Description of the task:
Word for word, reproduce every line of the data.

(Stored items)

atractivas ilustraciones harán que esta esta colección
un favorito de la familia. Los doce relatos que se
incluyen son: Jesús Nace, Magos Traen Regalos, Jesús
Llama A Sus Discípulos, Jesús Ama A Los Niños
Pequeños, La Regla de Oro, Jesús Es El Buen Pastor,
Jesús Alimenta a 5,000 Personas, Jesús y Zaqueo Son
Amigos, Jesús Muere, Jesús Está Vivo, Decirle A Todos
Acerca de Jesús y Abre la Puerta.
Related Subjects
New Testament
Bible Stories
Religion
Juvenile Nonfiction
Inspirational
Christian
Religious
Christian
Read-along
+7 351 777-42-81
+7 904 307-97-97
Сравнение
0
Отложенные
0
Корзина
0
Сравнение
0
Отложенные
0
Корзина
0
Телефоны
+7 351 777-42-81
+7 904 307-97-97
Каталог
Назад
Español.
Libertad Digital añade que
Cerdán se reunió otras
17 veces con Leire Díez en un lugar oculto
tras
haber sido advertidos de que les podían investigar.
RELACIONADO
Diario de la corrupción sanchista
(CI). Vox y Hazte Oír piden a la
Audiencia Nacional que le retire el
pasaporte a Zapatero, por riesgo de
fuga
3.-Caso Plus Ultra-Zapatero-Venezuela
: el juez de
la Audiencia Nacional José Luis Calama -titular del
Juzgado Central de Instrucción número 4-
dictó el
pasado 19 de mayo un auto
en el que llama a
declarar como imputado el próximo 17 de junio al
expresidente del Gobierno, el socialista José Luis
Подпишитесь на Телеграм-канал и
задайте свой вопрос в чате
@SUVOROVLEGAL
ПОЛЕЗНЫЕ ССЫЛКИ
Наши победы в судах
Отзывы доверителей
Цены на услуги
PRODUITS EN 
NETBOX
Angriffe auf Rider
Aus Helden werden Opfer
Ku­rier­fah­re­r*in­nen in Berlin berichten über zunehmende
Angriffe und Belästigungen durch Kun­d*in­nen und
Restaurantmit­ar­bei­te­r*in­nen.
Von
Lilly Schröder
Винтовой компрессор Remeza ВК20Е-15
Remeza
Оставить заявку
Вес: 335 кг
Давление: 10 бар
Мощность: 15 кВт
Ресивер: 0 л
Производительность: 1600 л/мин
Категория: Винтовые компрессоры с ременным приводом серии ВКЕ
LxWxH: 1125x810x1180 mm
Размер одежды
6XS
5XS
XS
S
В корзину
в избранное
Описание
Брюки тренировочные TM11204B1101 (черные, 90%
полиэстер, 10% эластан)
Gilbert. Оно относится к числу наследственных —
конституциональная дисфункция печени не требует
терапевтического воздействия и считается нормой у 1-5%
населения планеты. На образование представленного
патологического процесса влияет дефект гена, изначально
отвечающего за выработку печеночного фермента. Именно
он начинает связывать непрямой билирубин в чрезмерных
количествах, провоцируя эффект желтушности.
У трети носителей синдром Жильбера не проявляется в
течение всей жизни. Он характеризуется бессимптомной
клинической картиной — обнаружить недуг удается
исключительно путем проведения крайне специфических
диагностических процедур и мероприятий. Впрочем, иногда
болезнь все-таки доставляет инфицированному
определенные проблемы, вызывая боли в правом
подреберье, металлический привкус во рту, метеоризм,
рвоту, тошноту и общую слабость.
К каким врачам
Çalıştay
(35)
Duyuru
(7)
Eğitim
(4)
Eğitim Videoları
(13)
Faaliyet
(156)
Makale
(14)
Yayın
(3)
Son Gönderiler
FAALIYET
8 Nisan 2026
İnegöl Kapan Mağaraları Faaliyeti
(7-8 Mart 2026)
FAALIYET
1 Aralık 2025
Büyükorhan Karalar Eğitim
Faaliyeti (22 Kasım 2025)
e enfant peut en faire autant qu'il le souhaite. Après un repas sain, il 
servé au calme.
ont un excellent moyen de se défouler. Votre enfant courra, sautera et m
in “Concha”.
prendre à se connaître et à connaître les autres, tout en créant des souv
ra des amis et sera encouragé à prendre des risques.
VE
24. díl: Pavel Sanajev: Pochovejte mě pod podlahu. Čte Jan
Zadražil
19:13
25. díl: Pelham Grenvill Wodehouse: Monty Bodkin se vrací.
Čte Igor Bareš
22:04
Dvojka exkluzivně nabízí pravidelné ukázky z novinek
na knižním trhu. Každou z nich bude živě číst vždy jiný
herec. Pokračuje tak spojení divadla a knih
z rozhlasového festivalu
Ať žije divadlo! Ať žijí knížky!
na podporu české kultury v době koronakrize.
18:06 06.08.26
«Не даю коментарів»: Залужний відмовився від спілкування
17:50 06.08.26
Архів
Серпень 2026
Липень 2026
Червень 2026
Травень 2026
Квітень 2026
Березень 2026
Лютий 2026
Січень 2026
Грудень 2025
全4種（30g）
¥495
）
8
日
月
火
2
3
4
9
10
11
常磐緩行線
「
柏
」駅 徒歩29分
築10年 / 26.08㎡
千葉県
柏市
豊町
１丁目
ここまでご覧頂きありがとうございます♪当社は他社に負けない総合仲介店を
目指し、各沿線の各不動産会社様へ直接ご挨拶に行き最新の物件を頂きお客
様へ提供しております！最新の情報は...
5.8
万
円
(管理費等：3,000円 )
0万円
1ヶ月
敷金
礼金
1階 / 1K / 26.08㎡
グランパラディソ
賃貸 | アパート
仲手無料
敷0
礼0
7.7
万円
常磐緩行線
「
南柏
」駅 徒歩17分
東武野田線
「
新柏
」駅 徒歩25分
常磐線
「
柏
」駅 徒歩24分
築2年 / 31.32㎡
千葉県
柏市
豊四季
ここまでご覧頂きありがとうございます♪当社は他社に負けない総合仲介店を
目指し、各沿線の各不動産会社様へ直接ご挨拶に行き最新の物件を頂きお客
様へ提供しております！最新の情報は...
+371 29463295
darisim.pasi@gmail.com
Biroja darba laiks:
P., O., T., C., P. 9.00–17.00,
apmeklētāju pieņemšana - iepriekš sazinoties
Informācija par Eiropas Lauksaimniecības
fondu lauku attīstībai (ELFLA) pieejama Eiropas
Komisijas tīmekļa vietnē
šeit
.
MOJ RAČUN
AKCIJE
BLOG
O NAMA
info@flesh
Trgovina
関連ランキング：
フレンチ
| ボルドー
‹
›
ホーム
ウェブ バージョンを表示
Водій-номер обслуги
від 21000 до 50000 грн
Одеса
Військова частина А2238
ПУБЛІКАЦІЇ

Exercise output:
atractivas ilustraciones harán que esta esta colección
un favorito de la familia. Los doce relatos que se
incluyen son: Jesús Nace, Magos Traen Regalos, Jesús
Llama A Sus Discípulos, Jesús Ama A Los Niños
Pequeños, La Regla de Oro, Jesús Es El Buen Pastor,
Jesús Alimenta a 5,000 Personas, Jesús y Zaqueo Son
Amigos, Jesús Muere, Jesús Está Vivo, Decirle A Todos
Acerca de Jesús y Abre la Puerta.
Related Subjects
New Testament
Bible Stories
Religion
Juvenile Nonfiction
Inspirational
Christian
Religious
Christian
Read-along
+7 351 777-42-81
+7 904 307-97-97
Сравнение
0
Отложенные
0
Корзина
0
Сравнение
0
Отложенные
0
Корзина
0
Телефоны
+7 351 777-42-81
+7 904 307-97-97
Каталог
Назад
Español.
Libertad Digital añade que
Cerdán se reunió otras
17 veces con Leire Díez en un lugar oculto
tras
haber sido advertidos de que les podían investigar.
RELACIONADO
Diario de la corrupción sanchista
(CI). Vox y Hazte Oír piden a la
Audiencia Nacional que le retire el
pasaporte a Zapatero, por riesgo de
fuga
3.-Caso Plus Ultra-Zapatero-Venezuela
: el juez de
la Audiencia Nacional José Luis Calama -titular del
Juzgado Central de Instrucción número 4-
dictó el
pasado 19 de mayo un auto
en el que llama a
declarar como imputado el próximo 17 de junio al
expresidente del Gobierno, el socialista José Luis
Подпишитесь на Телеграм-канал и
задайте свой вопрос в чате
@SUVOROVLEGAL
ПОЛЕЗНЫЕ ССЫЛКИ
Наши победы в судах
Отзывы доверителей
Цены на услуги
PRODUITS EN 
NETBOX
Angriffe auf Rider
Aus Helden werden Opfer
Ku­rier­fah­re­r*in­nen in Berlin berichten über zunehmende
Angriffe und Belästigungen durch Kun­d*in­nen und
Restaurantmit­ar­bei­te­r*in­nen.
Von
Lilly Schröder
Винтовой компрессор Remeza ВК20Е-15
Remeza
Оставить заявку
Вес: 335 кг
Давление: 10 бар
Мощность: 15 кВт
Ресивер: 0 л
Производительность: 1600 л/мин
Категория: Винтовые компрессоры с ременным приводом серии ВКЕ
LxWxH: 1125x810x1180 mm
Размер одежды
6XS
5XS
XS
S
В корзину
в избранное
Описание
Брюки тренировочные TM11204B1101 (черные, 90%
полиэстер, 10% эластан)
Gilbert. Оно относится к числу наследственных —
конституциональная дисфункция печени не требует
терапевтического воздействия и считается нормой у 1-5%
населения планеты. На образование представленного
патологического процесса влияет дефект гена, изначально
отвечающего за выработку печеночного фермента. Именно
он начинает связывать непрямой билирубин в чрезмерных
количествах, провоцируя эффект желтушности.
У трети носителей синдром Жильбера не проявляется в
течение всей жизни. Он характеризуется бессимптомной
клинической картиной — обнаружить недуг удается
исключительно путем проведения крайне специфических
диагностических процедур и мероприятий. Впрочем, иногда
болезнь все-таки доставляет инфицированному
определенные проблемы, вызывая боли в правом
подреберье, металлический привкус во рту, метеоризм,
рвоту, тошноту и общую слабость.
К каким врачам
Çalıştay
(35)
Duyuru
(7)
Eğitim
(4)
Eğitim Videoları
(13)
Faaliyet
(156)
Makale
(14)
Yayın
(3)
Son Gönderiler
FAALIYET
8 Nisan 2026
İnegöl Kapan Mağaraları Faaliyeti
(7-8 Mart 2026)
FAALIYET
1 Aralık 2025
Büyükorhan Karalar Eğitim
Faaliyeti (22 Kasım 2025)
e enfant peut en faire autant qu'il le souhaite. Après un repas sain, il 
servé au calme.
ont un excellent moyen de se défouler. Votre enfant courra, sautera et m
in “Concha”.
prendre à se connaître et à connaître les autres, tout en créant des souv
ra des amis et sera encouragé à prendre des risques.
VE
24. díl: Pavel Sanajev: Pochovejte mě pod podlahu. Čte Jan
Zadražil
19:13
25. díl: Pelham Grenvill Wodehouse: Monty Bodkin se vrací.
Čte Igor Bareš
22:04
Dvojka exkluzivně nabízí pravidelné ukázky z novinek
na knižním trhu. Každou z nich bude živě číst vždy jiný
herec. Pokračuje tak spojení divadla a knih
z rozhlasového festivalu
Ať žije divadlo! Ať žijí knížky!
na podporu české kultury v době koronakrize.
18:06 06.08.26
«Не даю коментарів»: Залужний відмовився від спілкування
17:50 06.08.26
Архів
Серпень 2026
Липень 2026
Червень 2026
Травень 2026
Квітень 2026
Березень 2026
Лютий 2026
Січень 2026
Грудень 2025
全4種（30g）
¥495
）
8
日
月
火
2
3
4
9
10
11
常磐緩行線
「
柏
」駅 徒歩29分
築10年 / 26.08㎡
千葉県
柏市
豊町
１丁目
ここまでご覧頂きありがとうございます♪当社は他社に負けない総合仲介店を
目指し、各沿線の各不動産会社様へ直接ご挨拶に行き最新の物件を頂きお客
様へ提供しております！最新の情報は...
5.8
万
円
(管理費等：3,000円 )
0万円
1ヶ月
敷金
礼金
1階 / 1K / 26.08㎡
グランパラディソ
賃貸 | アパート
仲手無料
敷0
礼0
7.7
万円
常磐緩行線
「
南柏
」駅 徒歩17分
東武野田線
「
新柏
」駅 徒歩25分
常磐線
「
柏
」駅 徒歩24分
築2年 / 31.32㎡
千葉県
柏市
豊四季
ここまでご覧頂きありがとうございます♪当社は他社に負けない総合仲介店を
目指し、各沿線の各不動産会社様へ直接ご挨拶に行き最新の物件を頂きお客
様へ提供しております！最新の情報は...
+371 29463295
darisim.pasi@gmail.com
Biroja darba laiks:
P., O., T., C., P. 9.00–17.00,
apmeklētāju pieņemšana - iepriekš sazinoties
Informācija par Eiropas Lauksaimniecības
fondu lauku attīstībai (ELFLA) pieejama Eiropas
Komisijas tīmekļa vietnē
šeit
.
MOJ RAČUN
AKCIJE
BLOG
O NAMA
info@flesh
Trgovina
関連ランキング：
フレンチ
| ボルドー
‹
›
ホーム
ウェブ バージョンを表示
Водій-номер обслуги
від 21000 до 50000 грн
Одеса
Військова частина А2238
ПУБЛІКАЦІЇ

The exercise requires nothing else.